Let’s dive into an example problem to better understand this technique.

### Example Problem 1 - Max Subarray Sum

**Problem**: Calculate the max sum of n consecutive elements in an array.

**Input**: `[2, 6, 9, 2, 1, 8, 2, 6], 2`

**Expected Output**: `15`

Let’s try out the sliding window technique to solve this! We are going to need a variable to store the max sum, and a variable to store the temporary sum that we use while we loop through the array. Let’s also add an edge case for arrays that have a length smaller than n.

```
const maxSubarraySum = (arr, n) => {
let maxSum = 0;
let tempSum = 0;
if (arr.length < n) return null;
}
```

Now, we need to make our window. For now, we are going to add n digits of our array to find the sum of the first n digits and assign it to `tempSum`

.

```
const maxSubarraySum = (arr, n) => {
let maxSum = 0;
let tempSum = 0;
if (arr.length < n) return null;
for (let i = 0; i < n; i++) {
maxSum += arr[i];
}
tempSum = maxSum;
}
```

We are going to create another for loop, but this loop is going to start at index n. We already have the sum of the first n indexes so let’s start sliding our window. To do this we will need to add the next number to `tempSum`

and subtract the first number in our window.

**The original array:**
`[2, 6, 9, 2, 1, 8, 2, 6]`

**Our current window:**
`[2, 6]`

**Our window after one iteration:**
`[6, 9]`

**After a second iteration:**
`[9,2]`

The last step is to just compare `maxSum`

and `tempSum`

with `Math.max`

to find the larger value.

```
//Calculate the max sum of n consecutive elements in the array
const maxSubarraySum = (arr, n) => {
let maxSum = 0;
let tempSum = 0;
if (arr.length < n) return null;
for (let i = 0; i < n; i++) {
maxSum += arr[i];
}
tempSum = maxSum;
for (let i = n; i < arr.length; i++) {
tempSum = tempSum - arr[i - n] + arr[i];
maxSum = Math.max(maxSum, tempSum);
}
console.log(maxSum)
}
maxSubarraySum([2, 6, 9, 2, 1, 8, 2, 6], 2) // 15
```

### Example Problem 2 - Find Duplicates Within a Range

**Problem**: Given an array and a positive number k, check whether the array contains any duplicate elements within the range k. If k is more than the array’s size, the solution should check for duplicates in the complete array. Return true and the repeated number or return false if there are no duplicates.

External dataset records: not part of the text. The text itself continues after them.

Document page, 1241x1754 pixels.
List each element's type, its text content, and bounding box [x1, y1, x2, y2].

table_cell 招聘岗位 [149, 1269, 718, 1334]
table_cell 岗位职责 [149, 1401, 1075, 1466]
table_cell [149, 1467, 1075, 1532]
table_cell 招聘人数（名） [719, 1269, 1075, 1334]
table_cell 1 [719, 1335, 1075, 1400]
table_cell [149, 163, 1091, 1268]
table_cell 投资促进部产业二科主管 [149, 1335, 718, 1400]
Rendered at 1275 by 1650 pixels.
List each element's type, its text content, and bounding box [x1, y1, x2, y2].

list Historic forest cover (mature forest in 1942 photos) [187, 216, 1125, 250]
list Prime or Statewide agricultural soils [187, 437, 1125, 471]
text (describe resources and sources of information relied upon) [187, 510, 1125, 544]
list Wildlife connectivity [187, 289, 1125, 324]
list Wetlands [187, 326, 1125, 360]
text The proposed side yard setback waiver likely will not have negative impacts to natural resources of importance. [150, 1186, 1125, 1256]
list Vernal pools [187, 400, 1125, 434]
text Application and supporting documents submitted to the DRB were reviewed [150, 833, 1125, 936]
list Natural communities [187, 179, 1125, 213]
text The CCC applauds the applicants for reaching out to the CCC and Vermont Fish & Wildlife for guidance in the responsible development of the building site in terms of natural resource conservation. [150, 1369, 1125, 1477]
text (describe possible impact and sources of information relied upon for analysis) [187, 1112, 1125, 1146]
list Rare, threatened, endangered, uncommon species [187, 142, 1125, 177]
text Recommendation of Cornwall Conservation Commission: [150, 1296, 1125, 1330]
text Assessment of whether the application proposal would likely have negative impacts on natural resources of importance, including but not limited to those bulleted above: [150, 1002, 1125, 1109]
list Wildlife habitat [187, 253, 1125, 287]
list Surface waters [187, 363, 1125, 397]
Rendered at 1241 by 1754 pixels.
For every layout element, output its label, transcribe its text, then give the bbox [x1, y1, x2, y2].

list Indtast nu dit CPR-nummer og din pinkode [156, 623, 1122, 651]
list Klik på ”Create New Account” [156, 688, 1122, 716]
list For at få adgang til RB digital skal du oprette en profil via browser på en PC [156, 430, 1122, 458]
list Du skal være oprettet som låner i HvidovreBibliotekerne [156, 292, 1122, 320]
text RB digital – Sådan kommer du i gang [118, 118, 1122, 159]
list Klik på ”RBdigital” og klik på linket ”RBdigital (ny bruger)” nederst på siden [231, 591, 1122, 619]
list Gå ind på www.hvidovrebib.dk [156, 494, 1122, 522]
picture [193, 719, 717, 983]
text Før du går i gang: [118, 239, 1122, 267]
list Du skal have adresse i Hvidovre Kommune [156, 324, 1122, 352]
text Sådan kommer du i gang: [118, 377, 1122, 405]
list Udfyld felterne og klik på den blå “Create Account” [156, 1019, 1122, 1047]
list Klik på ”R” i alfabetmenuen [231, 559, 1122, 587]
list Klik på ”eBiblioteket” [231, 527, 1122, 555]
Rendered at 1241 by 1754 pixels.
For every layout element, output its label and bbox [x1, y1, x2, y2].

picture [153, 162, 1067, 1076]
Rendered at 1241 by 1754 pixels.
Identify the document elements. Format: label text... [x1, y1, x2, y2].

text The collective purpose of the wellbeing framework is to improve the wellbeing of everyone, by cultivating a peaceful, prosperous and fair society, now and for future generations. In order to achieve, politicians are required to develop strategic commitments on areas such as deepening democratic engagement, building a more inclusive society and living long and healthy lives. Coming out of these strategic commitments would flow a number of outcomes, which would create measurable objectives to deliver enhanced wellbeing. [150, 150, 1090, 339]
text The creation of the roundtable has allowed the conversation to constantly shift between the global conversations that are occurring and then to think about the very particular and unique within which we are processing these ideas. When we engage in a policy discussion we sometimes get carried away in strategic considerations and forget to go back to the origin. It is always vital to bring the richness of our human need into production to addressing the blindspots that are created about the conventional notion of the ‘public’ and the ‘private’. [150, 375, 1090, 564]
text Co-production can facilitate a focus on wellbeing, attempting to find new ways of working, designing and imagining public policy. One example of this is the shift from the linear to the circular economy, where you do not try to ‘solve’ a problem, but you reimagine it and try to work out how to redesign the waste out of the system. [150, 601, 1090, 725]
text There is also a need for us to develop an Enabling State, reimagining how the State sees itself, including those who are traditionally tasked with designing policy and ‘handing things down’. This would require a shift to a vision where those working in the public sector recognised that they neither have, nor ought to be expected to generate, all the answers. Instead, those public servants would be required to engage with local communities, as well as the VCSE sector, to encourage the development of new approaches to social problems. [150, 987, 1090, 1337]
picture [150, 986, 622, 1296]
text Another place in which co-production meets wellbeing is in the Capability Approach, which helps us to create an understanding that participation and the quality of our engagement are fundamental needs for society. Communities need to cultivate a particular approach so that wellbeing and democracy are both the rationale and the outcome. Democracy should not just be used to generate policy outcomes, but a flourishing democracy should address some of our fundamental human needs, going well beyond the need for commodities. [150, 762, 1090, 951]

**Input**: `[1, 2, 3, 4, 5, 6, 7, 5], 4`

**Expected Output**: `True, the first repeated number is 5`

Similar to the other example, we are going to create our window first and a for loop. The first condition in that for loop is going to check if the window includes the current index. If it does return true, because there is a duplicate.

```
const findDuplicatesWithinRange = (arr, k) => {
let window = [];
for (let i = 0; i < arr.length; i++) {
if (window.includes(arr[i])) {
return `true, the first repeated number is ${arr[i]}`
}
}
return false
}
```

If the number is not in our window, then we need to push it in. But we can’t just push all the elements into the window. We need to add a conditional for if i >= k we remove the first index and continue moving through the array.

```
const findDuplicatesWithinRange = (arr, k) => {
let window = [];
for (let i = 0; i < arr.length; i++) {
if (window.includes(arr[i])) {
return `true, the first repeated number is ${arr[i]}`
}
window.push(arr[i])
if (i >= k) {
window.shift()
}
}
return false
}
console.log(findDuplicatesWithinRange([1, 2, 3, 4, 5, 6, 7, 5], 4)) // "True, the repeated number was 5"
```

This approach is very similar to the first solution except that we do not create the window first before iterating through the array and making comparisons.

### Conclusion

It’s still hard for me to find the motivation to practice algorithms and then write about them (hence, why there is such a big gap between part one and part two of this series). I’d much rather work on a fun side project or explore a new language or framework, but learning and writing about these patterns has already helped my approach towards problems tremendously. I hope to continue to build my problem solving toolkit and train my brain to become a better problem solver.